Infatti risponde bene e ne riceve un elogio, ma non è soddisfatto. Da esperto aveva la teoria, gli manca la pratica. Alla fine deve scoprirsi e riconoscere che alla prova dei fatti ne sa più il Signore e domanda: "Chi è mio prossimo?"

Anche questa non è solo una battuta, ma rivela il problema classico di ogni slancio religioso. Dio è uno solo e invece il prossimo potenziale sono tanti.

Abbiamo appena detto che per un credente possedere vita eterna significa ricevere l'effusione da parte di Dio della sua grazia nell'anima o nel cuore, ma eterno significa completo e senza contrari, e cioè senza né lutto, né sofferenza morale, né dolore fisico.

Tutte queste sono prerogative di Dio. Invece avere a che fare con gli altri comporta di immischiarsi con il negativo del mondo, affrontando ostacoli e subendo contrasti. Ammettiamo pure che a tutti non si può far del bene, in ogni caso il mio prossimo è in mezzo ai tanti. Da dove cominciare?

E più direttamente: il mio prossimo è solo quello con cui sto bene assieme, con cui andiamo d'accordo e che corrisponde al mio modo di vivere, oppure devo allargare il cerchio?

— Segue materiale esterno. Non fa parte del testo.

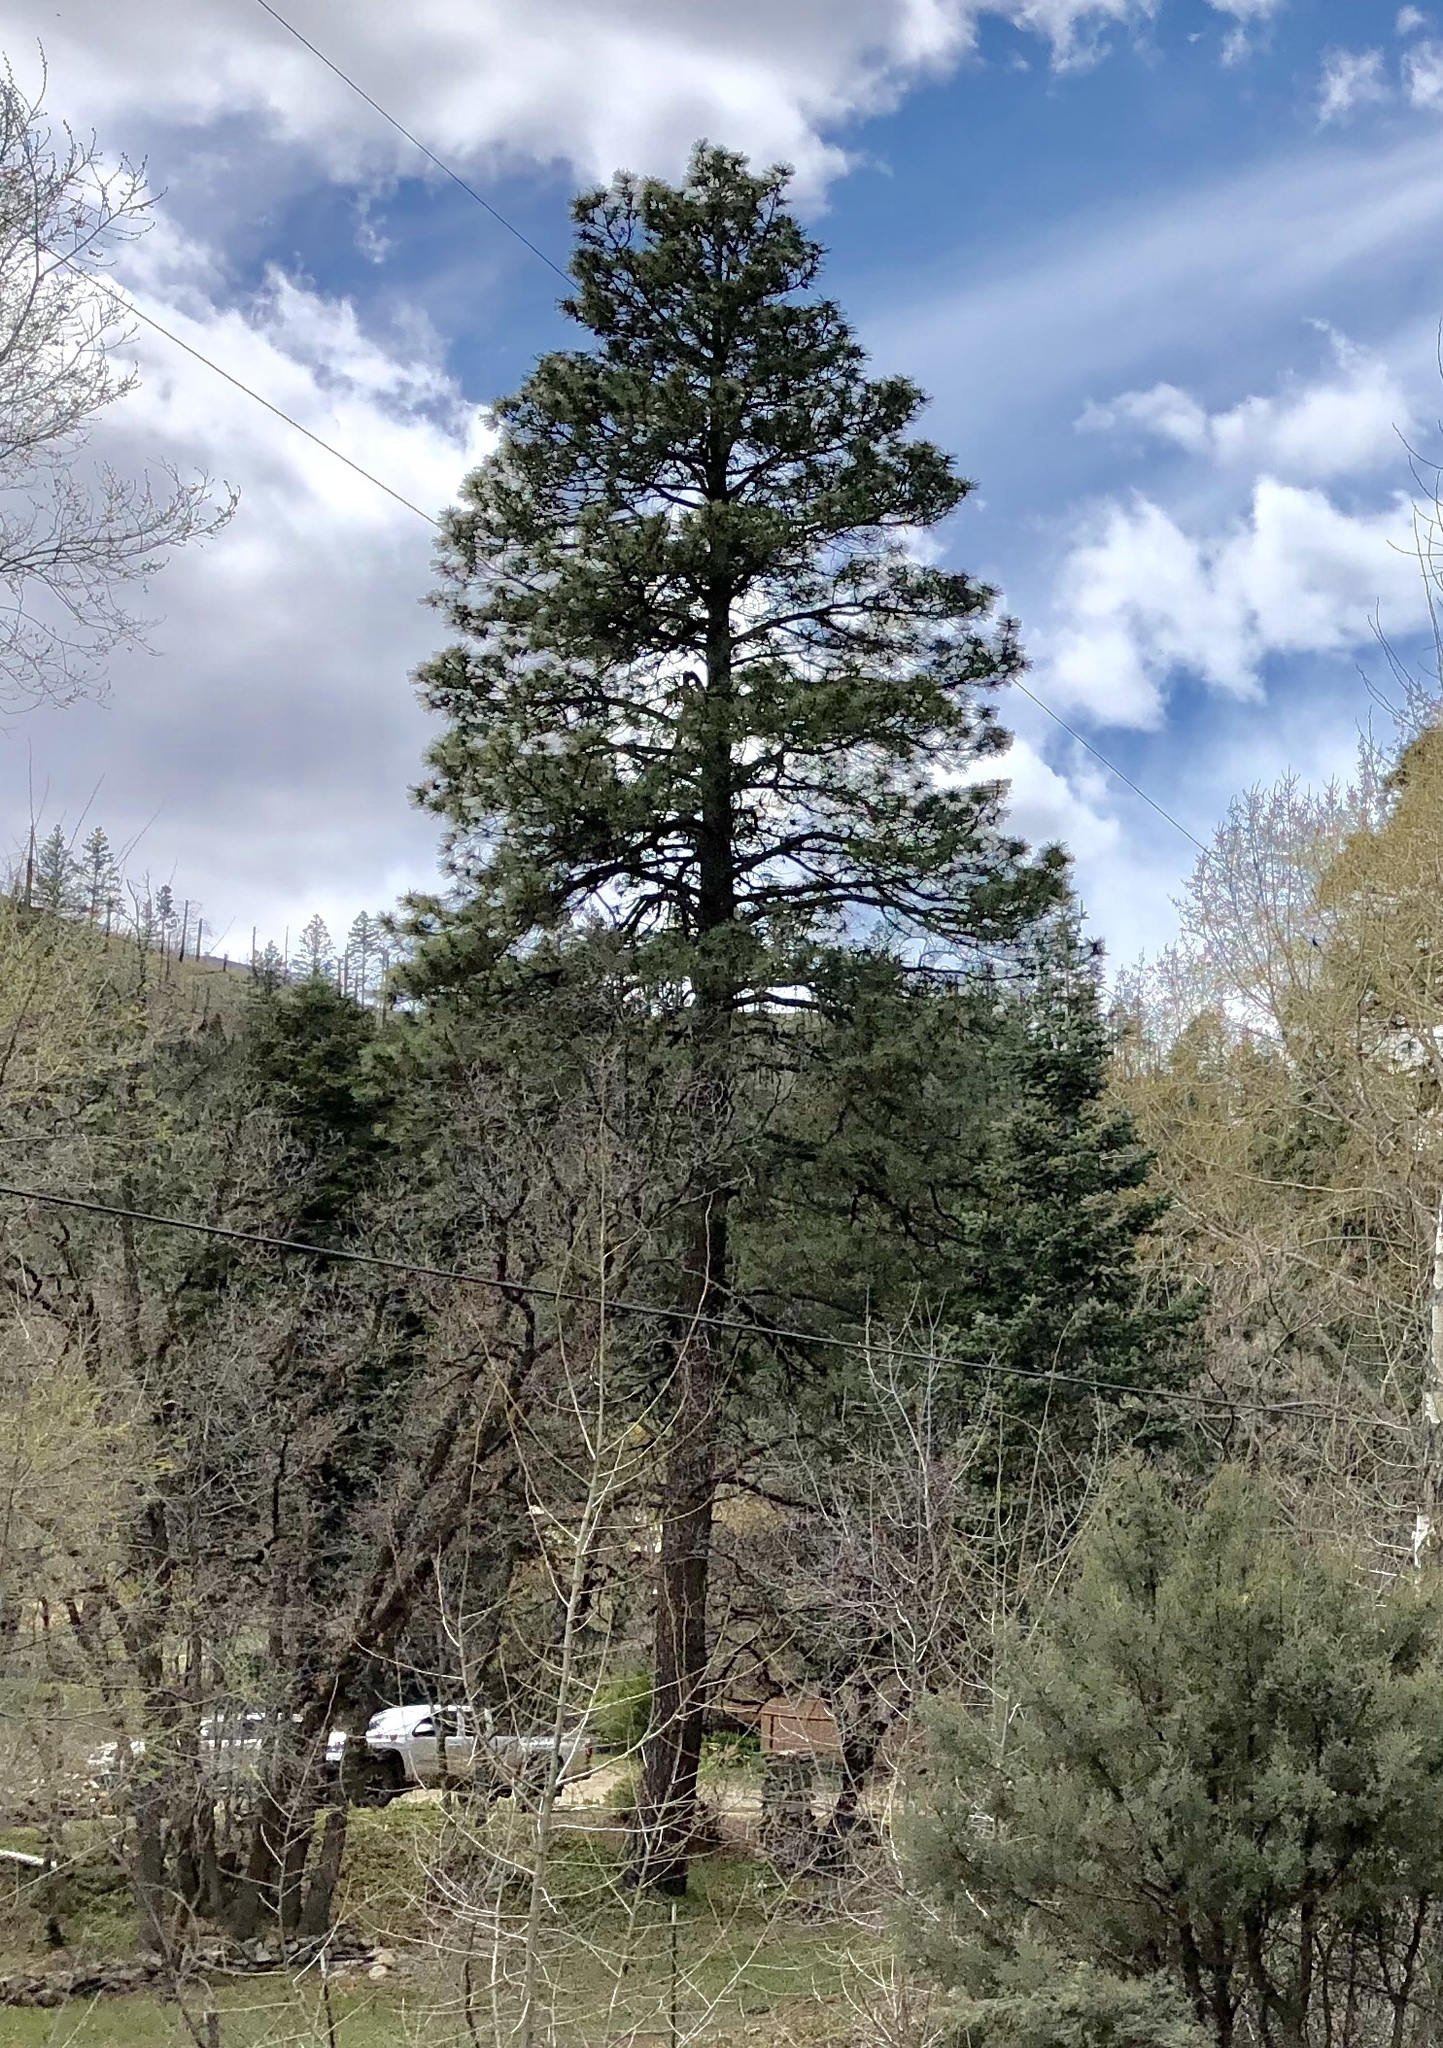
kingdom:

Gesù risponde che il prossimo è colui che si trova nel bisogno e che tutti possono diventare prossimo, basta provare verso di loro compassione nell'anima. Il modo per fare posto all'amore di Dio nella propria vita è quello di donarlo. Si pensa di dare e invece si riceve, se si dà per amore di Dio.

Solitamente questo amore di Dio ci viene comunicato un poco alla volta, non in maniera travolgente come un fiume in piena, ma a bottiglie. Se si riceve la prima, si otterrà anche la seconda e così di seguito; ma perché vada così occorre liberarsi mani e cuore donando.

Una ricetta dice così: al pessimismo della ragione va contrapposto l'ottimismo della volontà; ossia anche se con il ragionamento sembra che tutto vada male, non bisogna arrendersi perché la forza di volontà è capace di rovesciare le situazioni più difficili, basta che non smetta di crederci.

La ricetta è ambigua in quanto può spingere al distacco dalla realtà e all'affermazione nell'individuo di una cieca volontà di potenza a scapito del vero bene, ma la stessa formula è passibile anche di una interpretazione consona al Vangelo.

La volontà va esercitata. Ecco l'importanza della pratica. Se si vuole progredir sulla via del bene non si può girare dall'altra parte incrociando le sofferenze del fratello.

È quello che Gesù ha fatto dando esempi nelle parole e coi fatti. Alla fine è la dimostrazione pratica quella che non ammette repliche.